Details matter

IMG_0810.PNG

Apple pays more attention to the details then anyone else. Sometimes the details they pay attention to are so small, you don’t notice them at all for a long time… but once you see what they’ve done, you can never unsee it, or accept anything less.

Here’s a great example from OS X Yosemite. Compare the two images above. The top is from OS X Yosemite, the bottom from Windows 7. Notice anything? One of these images has much better typography than the other. But can you tell why?

Apple has tweaked the typography in OS X Yosemite so that link underlines skup over the descenders. What’a descender? It’s the little dangling parts on letters, like the tail of the lowercase ‘p’, ‘g’ or ‘y’.

Once you see this small typography tweak Apple made in OS X Yosemite, you can’t unsee it – John Brownlee, Cult of Mac (27 October)

I love this stuff. It’s like the way you can tell when a writer cares or has just knocked a piece out for the cash. Previously I’ve thought this about things like the way Microsoft can’t be bothered to translate all of Windows’ dialogue boxes: you can be working a PC in France and after a few French warnings, there’s an important one in English. I think details matter anyway, always, forever, but when you’re making something that literally millions and millions of people will use and see for eight hours or more every day, details are special.

Read the full piece.

This is the time you feel worst

When you’ve got a rejection. Or, according to The Atlantic, “depression strikes most around 7 or 8pm.”

It’s from a study that was not just solely American but also primarily about American teenagers. But it was done as an afterthought. There is a US service that’s like a texting equivalent of ChildLine or the Samaritans: teenagers can text in with their problems. You can immediately see how that would be good.

What perhaps Crisis Text Line of New York didn’t immediately see was that texts are logged and stored with a date and timestamp. With masses of texts all automatically, naturally having this information, it was like handing the charity a gigantic information resource.

So there are details about when people needing its help were feeling at their worst. And by when, it’s to the second. Do read the full piece because this technically curious secondary affect of the texting service contains some heartlifting details.

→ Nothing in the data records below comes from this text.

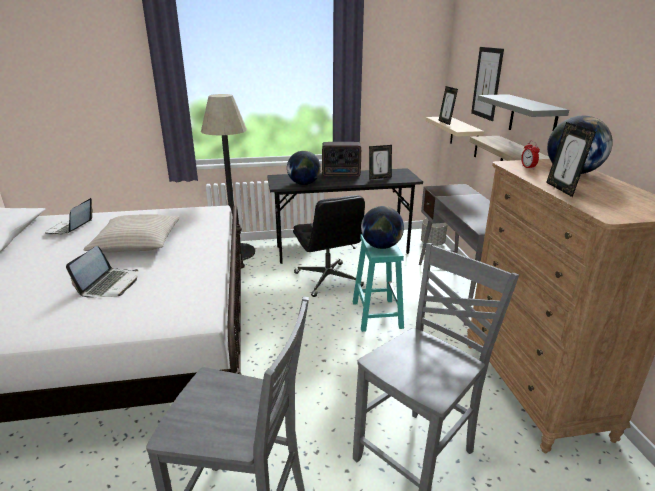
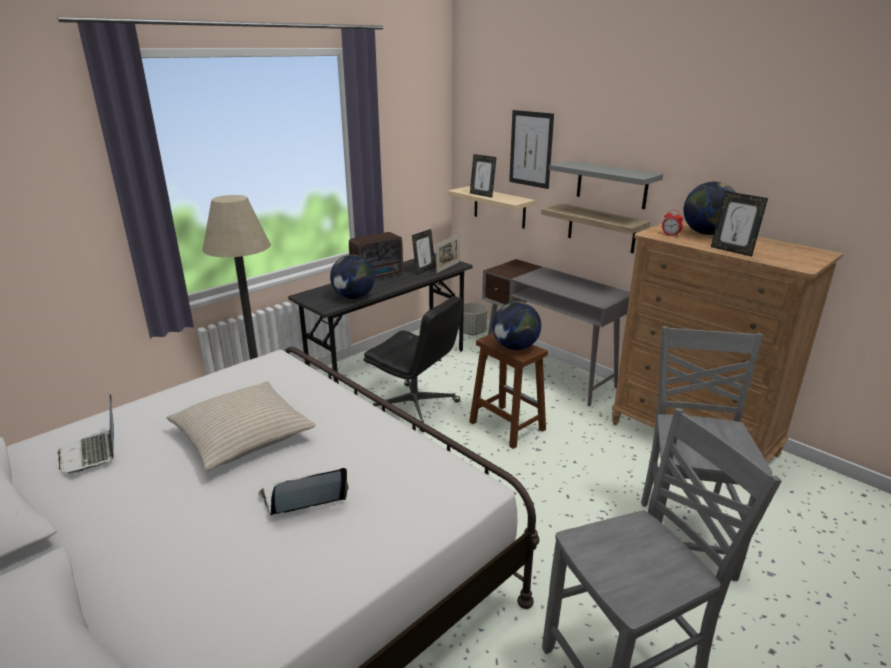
camera: 35 degrees left, 0 degrees up
(110, 284) = (303, 499): laptop -> laptop turned 90 degrees counterclockwise
(376, 314) = (506, 425): turquoise stool -> brown stool
(401, 179) = (448, 267): none -> picture frame

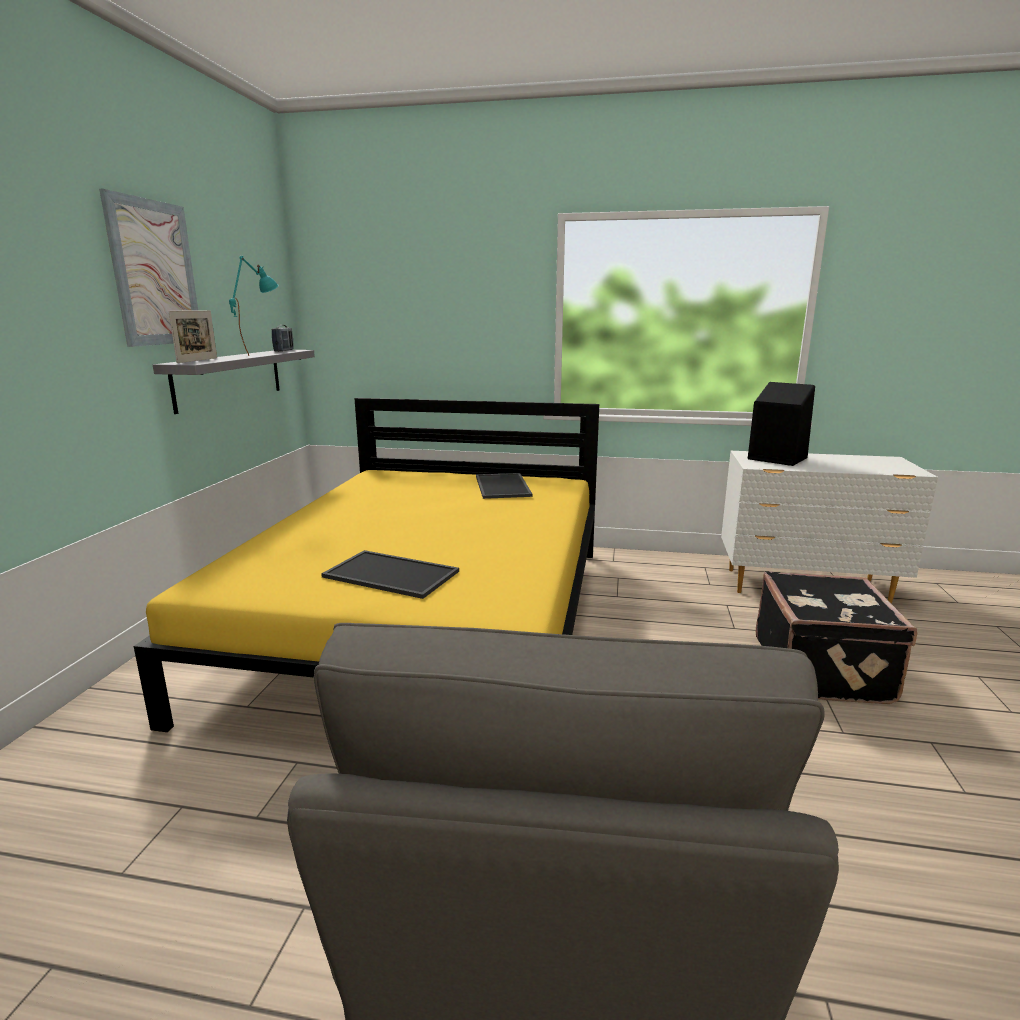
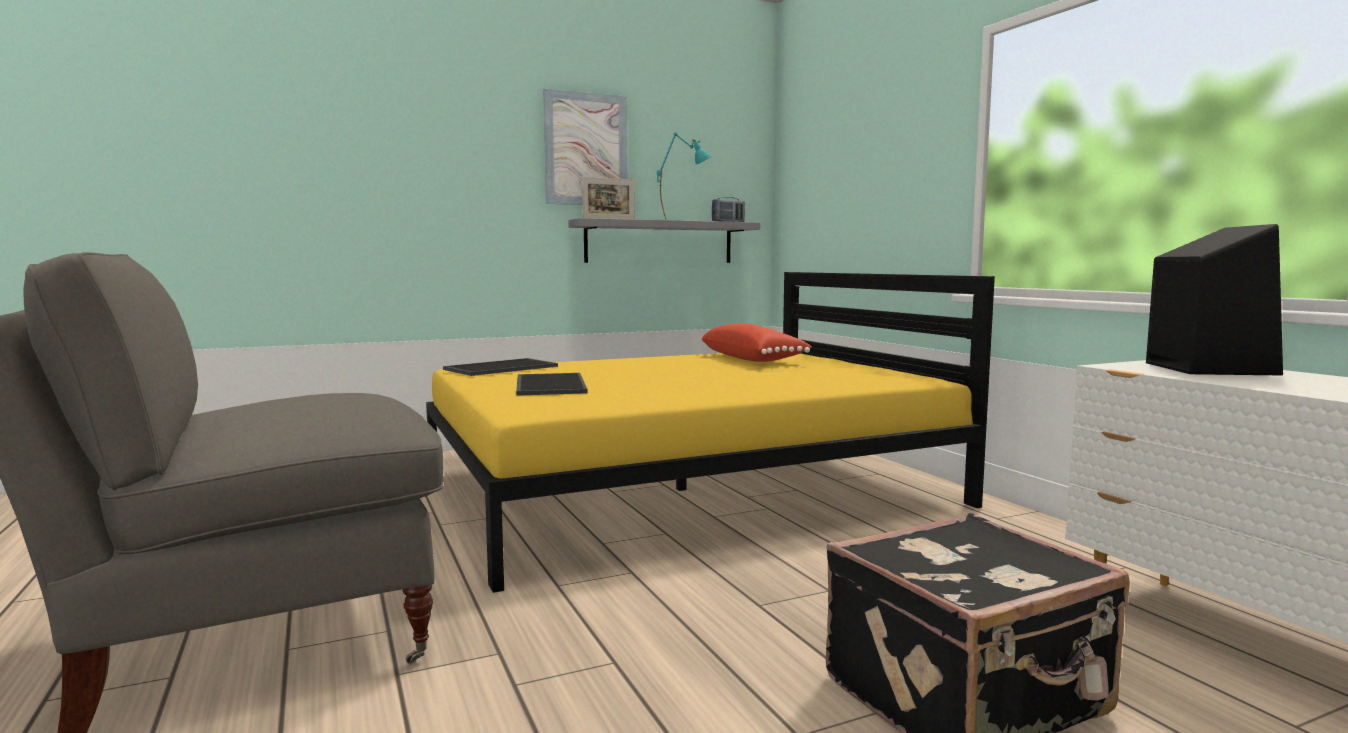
camera: 55 degrees right, 10 degrees down
(401, 488) = (753, 359): none -> red pillow
(504, 486) = (835, 369): tray -> tray (501, 368)

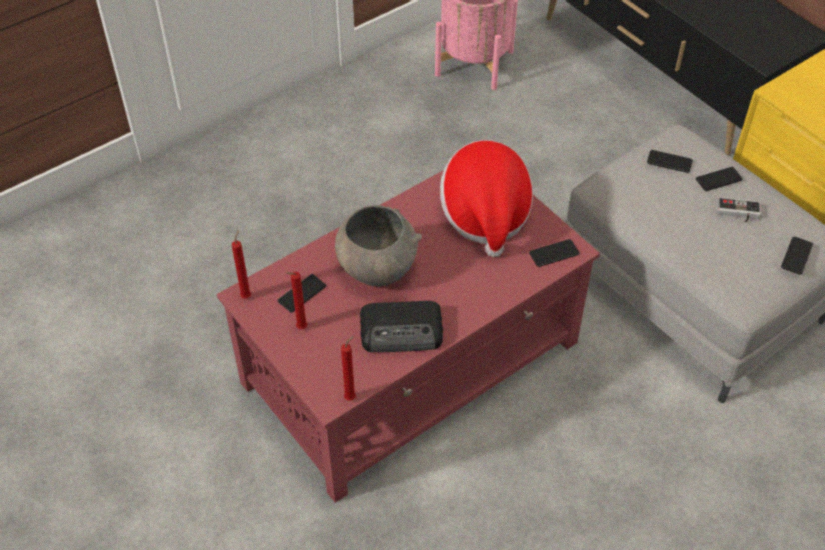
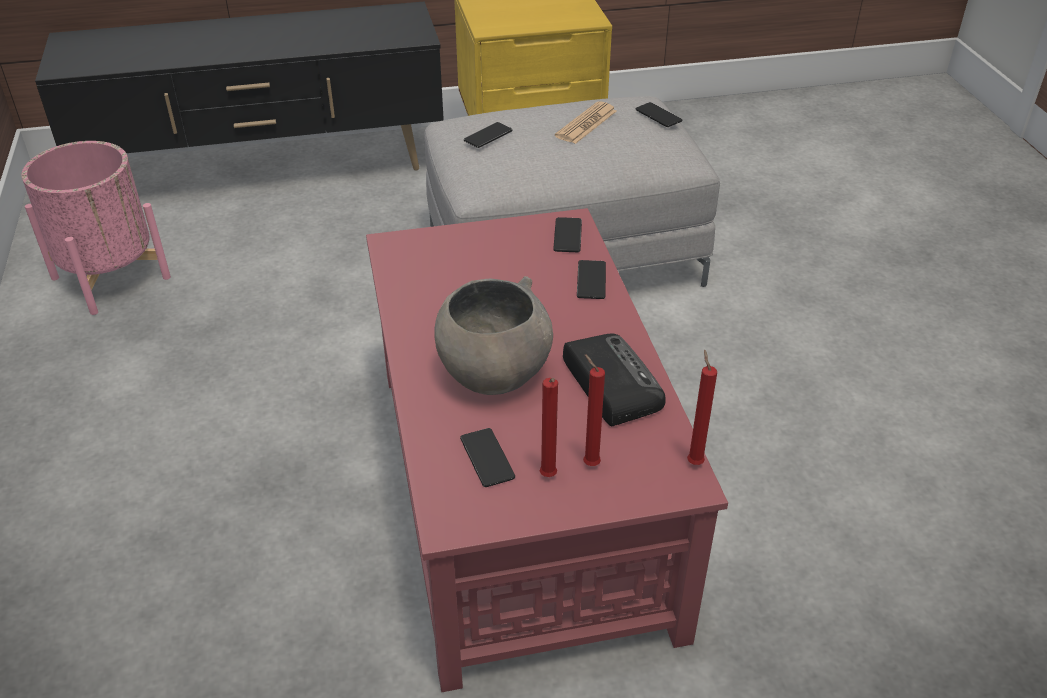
camera: 65 degrees left, 10 degrees down
(246, 295) = (451, 518): red candle -> red candle (589, 463)
(403, 331) = (610, 383): radio -> radio turned 45 degrees counterclockwise
(485, 214) = (472, 263): hat -> none
(718, 179) = (535, 119): phone -> phone (591, 280)
(738, 213) = (586, 124): game controller -> newspaper

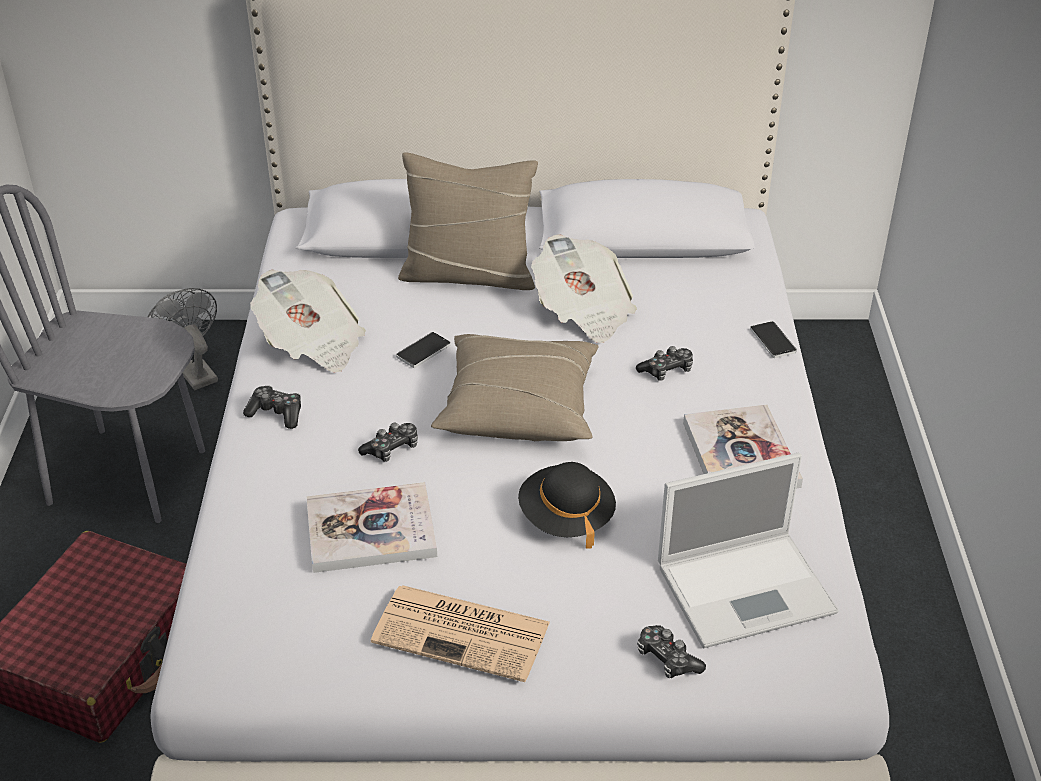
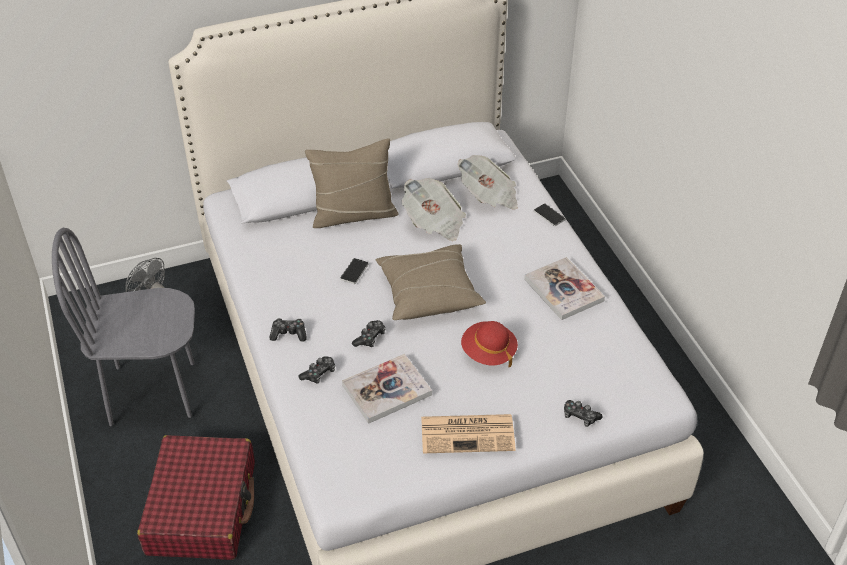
camera: 20 degrees left, 5 degrees up
(312, 343) = (284, 283): newspaper -> newspaper (489, 196)
(566, 517) = (488, 352): black hat -> red hat
(667, 370) = (500, 249): game controller -> game controller (319, 373)
(748, 588) = (602, 366): laptop -> none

Forget Con Air, this is AirCon

I relish the details behind things we take for granted and this story is about how air conditioning is replete with details and history:

But when air conditioning was first invented in the 1800s, hardly anyone actually wanted it. It took more than 100 years for AC to really catch on. This innovation took a long road, which Salvatore Basile explores in his new book, Cool: How Air Conditioning Changed Everything.

“I think there were many people who thought, ‘God made bad weather so you should just put up with it.’ And I think the idea of dealing with heat was to ignore it,” Basile told me in a recent phone interview.

Eventually, air conditioning did win out and ended up changing a lot — from where people live in the United States to the architecture of our buildings to even the evolution of computers. The interview with Basile is below:

How air conditioning changed America forever – Susannah Locke, Vox.com (9 September 2014)

By the way, look at the address of the full feature. It’s “www.vox.com/2014/9/9/6124321/the-history-of-air-conditioning-is-more-interesting-than-it-sounds-i”. Apart from that errant i at the end, what I like is that this was almost certainly the original headline on the story. “The History of Air Conditioning is More Interesting Than It Sounds”. No surprise that it was changed to “How air conditioning changed America forever”.